Substituting the above,
ε=N|(d∫$\mu$₀nI₀sin(2πft)∙d$\vec{A}$)$/$dt|

ε=N$\mu$₀nI₀|(d∫sin(2πft)∙d$\vec{A}$)$/$dt|

∫sin(2πft) = -cos(2πft)/2π

I believe (d∫sin(2πft)∙d$\vec{A}$)$/$dt is a double integral, but if I evaluate I just end up with stuff in the denominator, which does not match with the answer.

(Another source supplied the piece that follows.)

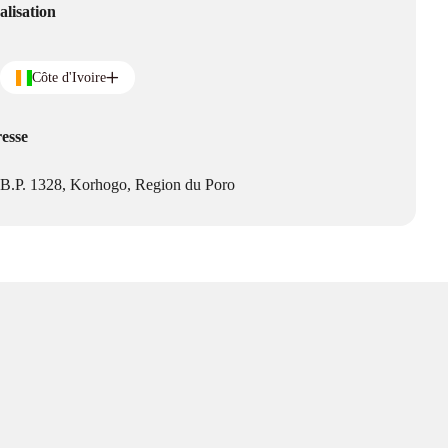
alisation
Côte d'Ivoire
esse
B.P. 1328, Korhogo, Region du Poro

I have no intuition for dot products and only a passable understanding of integrals, mathematically. I understand what they do, what they are for in layman's terms, but expressing it in mathematical terms is my perennial weakness. For the love of Congressman Weiner, help me to understand!

 

[lanedance]

hey 2 thumbs guy you can write a whole equation in tex eg.
$$\Phi_B = \int \vec{B} \bullet \vec{dA}$$

 

[lanedance]

note that B is a vector, so has a direction along the axis of the cylinder, call it the z direction
$$\vec{B} = \begin{pmatrix} 0 \\ 0 \\ \mu_0 n I \end{pmatrix}$$

similarly the element of area has a direction normal to the surface, as you are considering a cross section of the sphere, this will also be in the z direction, and can consider a scalar area element dA = dxdy
$$\vec{dA} = \begin{pmatrix} 0 \\ 0 \\ dA \end{pmatrix} = \begin{pmatrix} 0 \\ 0 \\ dxdy \end{pmatrix}$$

 

[lanedance]

then the integral becomes
$$\Phi_B = \int \vec{B} \bullet \vec{dA} <br /> = \int \mu_0 n I_0 Sin(2 \pi ft) dA= \int \int \mu_0 n I_0 Sin(2 \pi ft) dxdy$$

Note the integral is over x & y not t, in fact the integrand doesn't depend on x or y, so just evaluates to the area of the circle, (A), multiplied by the integrand:
$$\int \int \mu_0 n I_0 Sin(2 \pi ft) dxdy = \mu_0 n I_0 Sin(2 \pi ft) \int \int dxdy = \mu_0 n I_0 Sin(2 \pi ft) A$$

 

[2thumbsGuy]

Thanks for the tex tips, lane, and the re-introduction of the dot product. But I guess I'm confused on why the B vector and dxdy are both on the z axis. Shouldn't they be perpendicular? I thought the area vector pointed normally from the axis, hence our concern for sin, and ultimately -cos.

And what you suggest mean that $$\mu_0 n I_0 Sin(2πft) A = πr^2 μ_0 nI_0 Sin(2πft)$$, which doesn't give me a negative cosine as I would expect.